主に冷ちゃんという人の見方が変わったという話。
夕方、習い事のイベントへ。チップスにチーズとサルサをかけたものをたらふく食べながら、外国人を何となく囲んでお話ししたりしたけれど、あんまり話も盛り上がらず、なかなか苦痛な時間だった。圭二が、イベントの後みんなで飲みに行こうって言ってたから、その時間に合わせて和木が来てたけど、圭二は忘れてたみたい。和木がどうなったかは知らない。私は冷ちゃんに誘われて飲みに行くことにしたから。
冷ちゃんは最近彼氏ができたらしい。
冷ちゃんは彼氏を見せたいらしく、私と冷ちゃんの男友達(義明)を彼氏の働いてるバーに連れて行った。ただし、冷ちゃんは義明に何にも話してなくて、彼氏のことを秘密にしたいのか、そうでもないのかよくわからない私は義明と何を話せばいいのか解らなかった。とりあえずドリンクを一杯ずつ頼んだけれど、そのとき彼氏が少々感じが悪く、私にはどうでも良いレベルだったけど、冷ちゃんはたちまち不機嫌になり「何あれ?何であんな態度とるの?」とブツブツ言っていた。DJの流すどうしようもないくらい騒がしい音楽の中やっとのことで会話していたけど、冷ちゃんは大したことは何も話してくれなくて、何のために私と義明は集められたのだろうと思った。特に義明は全くの蚊帳の外で、苦笑いしながら煙草を吸っていた。冷ちゃんは一杯飲み終わると「もう行こう」と言った。義明は急いでジュースを飲み干してた。
連れて行かれた二軒目。一杯飲んだけど、ここでも音楽が爆音でかかっていてまともな会話は成立しなかった。暫くすると冷ちゃんと友達であるオーナーが話しかけてきた。ここで義明が「オーナーと話し終わったら連絡してくれ」と言い残して離脱。冷ちゃんはオーナーの些細なことに腹を立てて、ツンとした態度を取っていた。そんな冷ちゃんにオーナーも怒り気味で、彼氏の店のことは「あんな店」と言っていた。オーナーが居なくなると冷ちゃんは「何でかな?どう思う?オーナーがああ言うってことはやっぱり私利用されてるだけ?」等々とのたまうが、彼氏もオーナーも初対面で何もわからない私は「冷ちゃんが噂を信じるのか彼氏を信じるのか、どちらかしかないと思う」としか言えなかった。
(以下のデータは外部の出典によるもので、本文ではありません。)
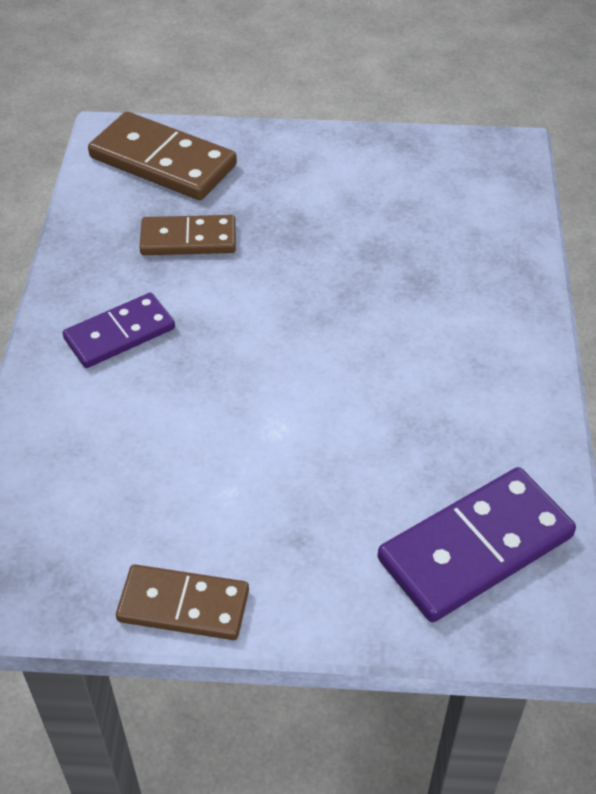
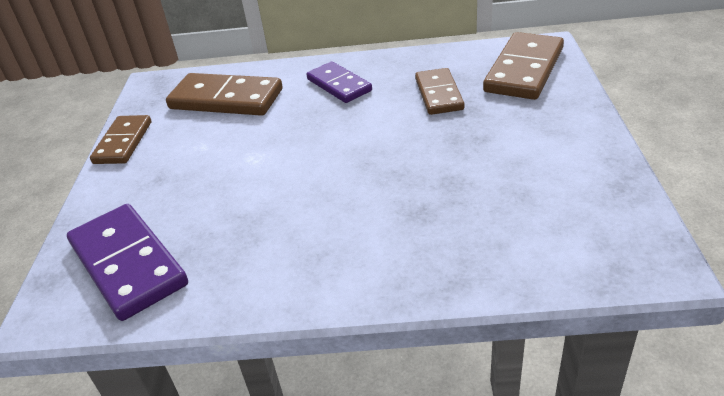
camera: 90 degrees right, 10 degrees down
(101, 471) = (226, 99): none -> brown domino

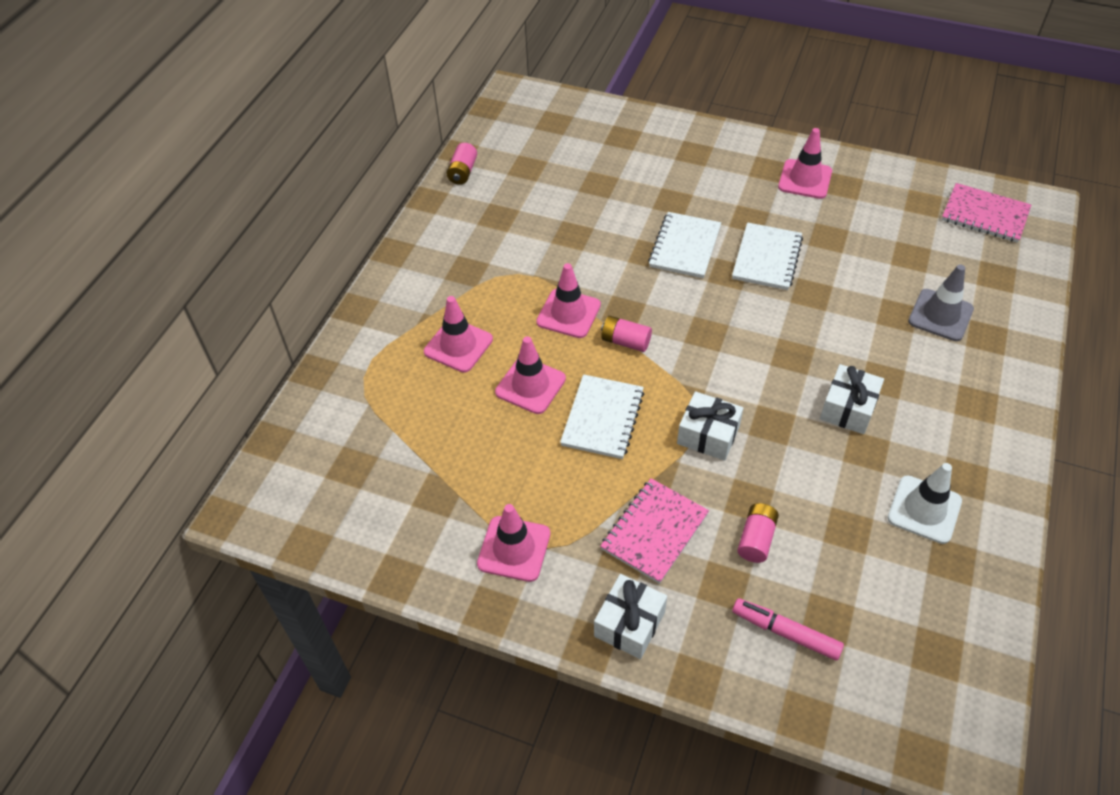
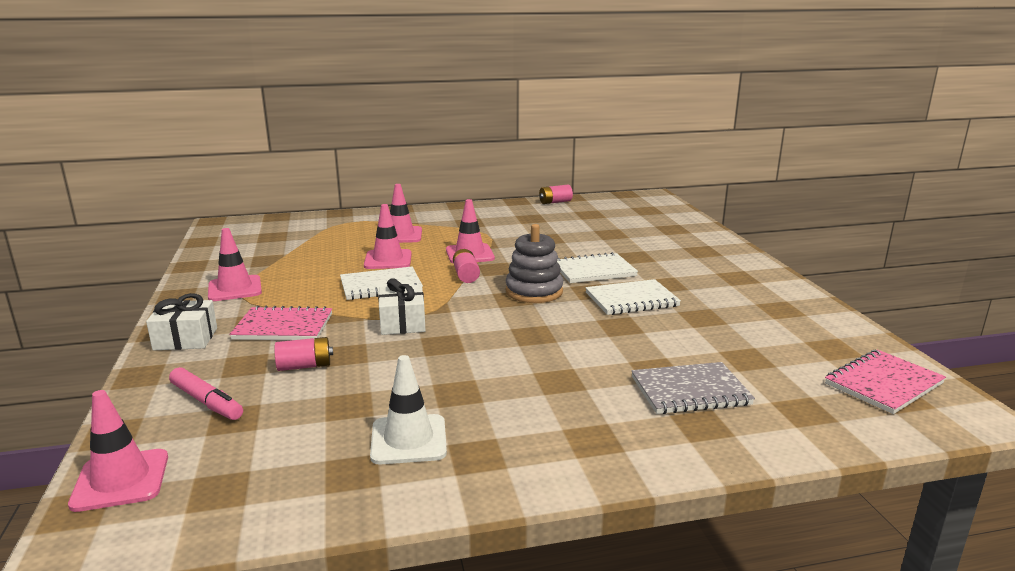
camera: 55 degrees right, 30 degrees down
(703, 311) = (534, 291): none -> grey stacking toy
(785, 632) = (207, 402): pink marker -> pink marker turned 135 degrees clockwise
(805, 179) = (754, 292): pink traffic cone -> pink traffic cone (121, 480)
(848, 408) = (500, 372): white gift -> none
(940, 315) = (690, 391): grey traffic cone -> grey notebook
(985, 215) = (883, 384): pink notebook -> pink notebook turned 60 degrees clockwise

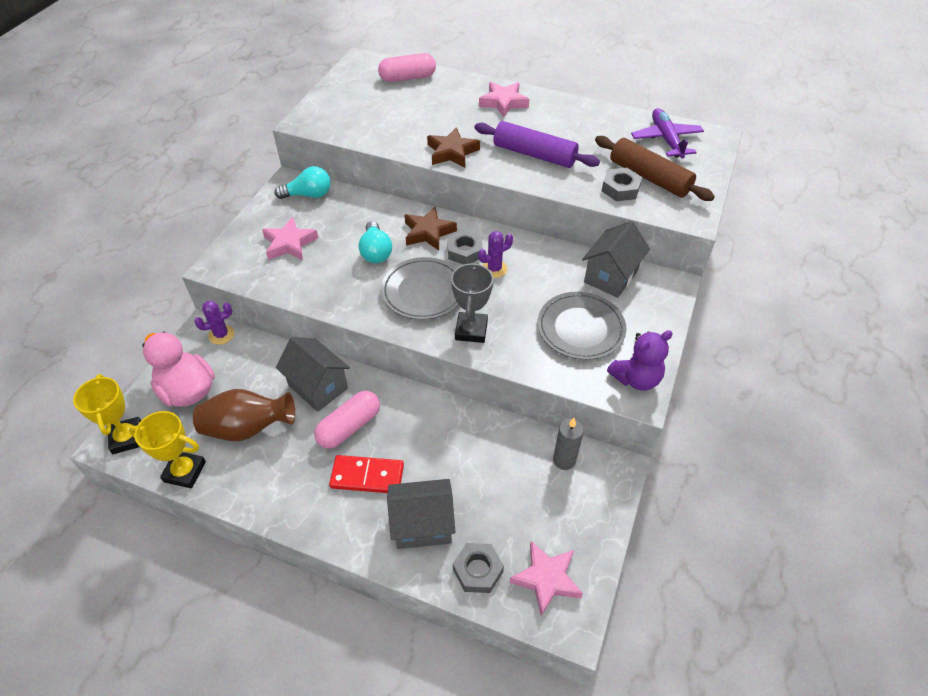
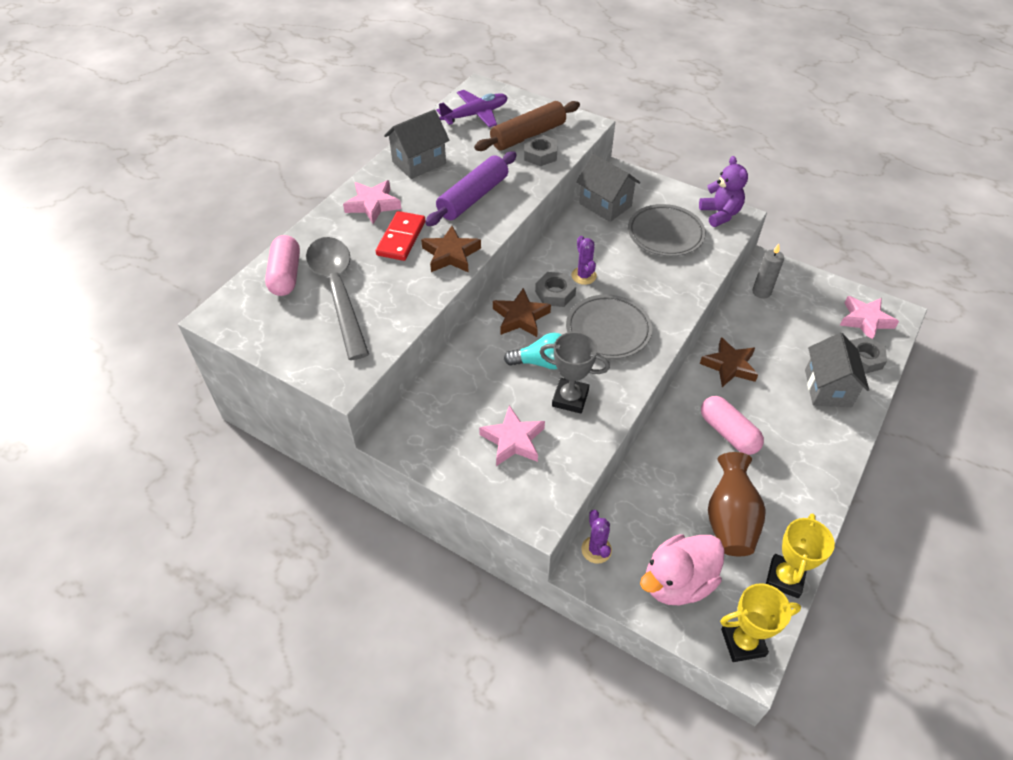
camera: 80 degrees left, 0 degrees up
(308, 195) = (427, 419): turquoise light bulb -> none
(318, 387) = (678, 456): grey house -> grey house (419, 162)
(367, 476) = (782, 422): red domino -> red domino (401, 238)
(395, 104) = (338, 291): none -> grey spoon
(439, 427) = (729, 366): none -> brown star
(471, 330) = (662, 302): grey trophy -> grey trophy (570, 398)
(666, 139) = (475, 115): purple plane -> purple plane turned 150 degrees clockwise

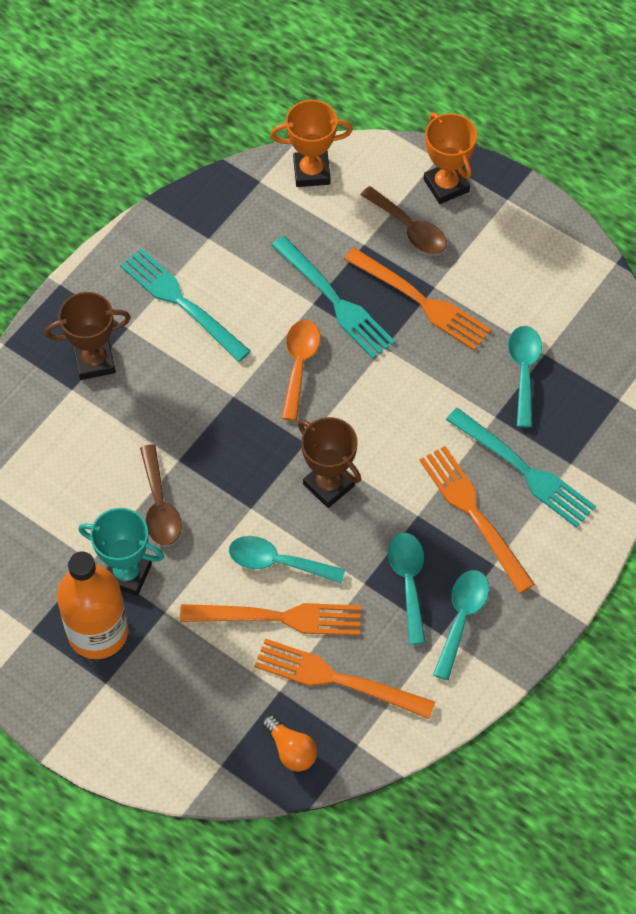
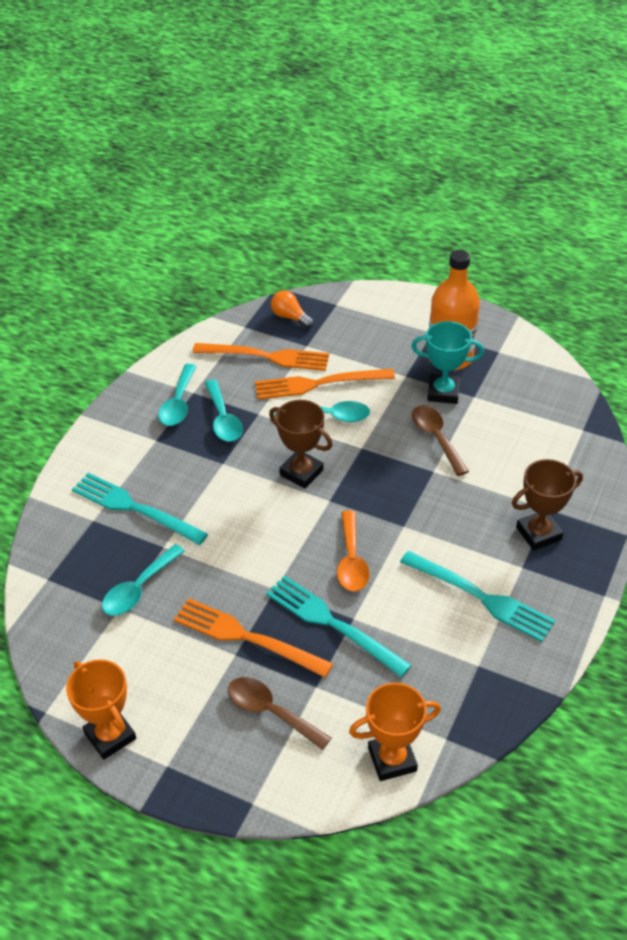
camera: 170 degrees right, 15 degrees down
(446, 185) = (238, 770): orange trophy -> orange trophy (110, 736)
(473, 513) = (176, 471): orange fork -> none
(524, 371) = (139, 588): turquoise spoon -> turquoise spoon turned 45 degrees clockwise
「もう一度彼氏の店に行きたい」というので二人で店を出た。道中、結婚式帰りの男に話しかけられ、これ幸いという感じで冷ちゃんは「おごり?やったー!」「この店で飲もう」と彼氏の店にナンパ男を連れ込んで連絡先を交換したりしていた。大分酔っぱらってきた冷ちゃんは、結婚式の二次会に行くというナンパ男に「一緒にいくー」とすがりつき、チェーンの居酒屋までついていった。
ナンパ男はさすがに二次会の個室とは違う個室に私たちを入れ、暫くすると現れなくなった。ナンパ男がいなくなると冷ちゃんはどこかにメールしたり電話したりして「うん、そう、来て?」と甘い声で囁き、私の知らない男たちを勝手に召還した。冷ちゃんは片方の男にベロベロと絡みつき、ポッキーを食べさせながらキスしたりしていた。いよいよ夜の蝶と化した冷ちゃんを生ぬるく見守りながら、私はジントニックとピーチミルクを飲み、ナンパ男が置いていった新品のカメラを仕舞った。
冷ちゃんがめんどくさそうにケータイを渡すので、見ると義明からの電話だった。義明は真面目に待っていたらしく激昂していたが「冷ちゃんが酔っぱらって困っている」と私が被害者面で事情を説明すると義明は「今から行って怒鳴ってやる」と言った。義明が来るよ、と言うと知らない男たちは退散し、冷ちゃんと私は会計を済ませた。そこで義明がやってきて静かに冷ちゃんを問いつめたが、取って付けたように「ごめんなさい」と言うだけで反省の色がない冷ちゃんを義明は見限ったようだった。
義明は私だけ車に乗せて、三駅離れた私の最寄りまで送ってくれた。
次の日、冷ちゃんに「義明と仲悪くなっちゃって残念だね」とメールすると、長々と「義明のことは前から好きじゃなかった。顔とか生理的に無理。考えが幼い。」などと書かれた返信が届いた。女は怖い。冷ちゃんはギャルっぽい見た目だけど、親切だし、ちゃんと働いてるし、目標もあるし、いい人だと思っていたけど、今はもう信じられない。私だっていつ「本当は嫌いだった」って言われるかもしれないと思うと。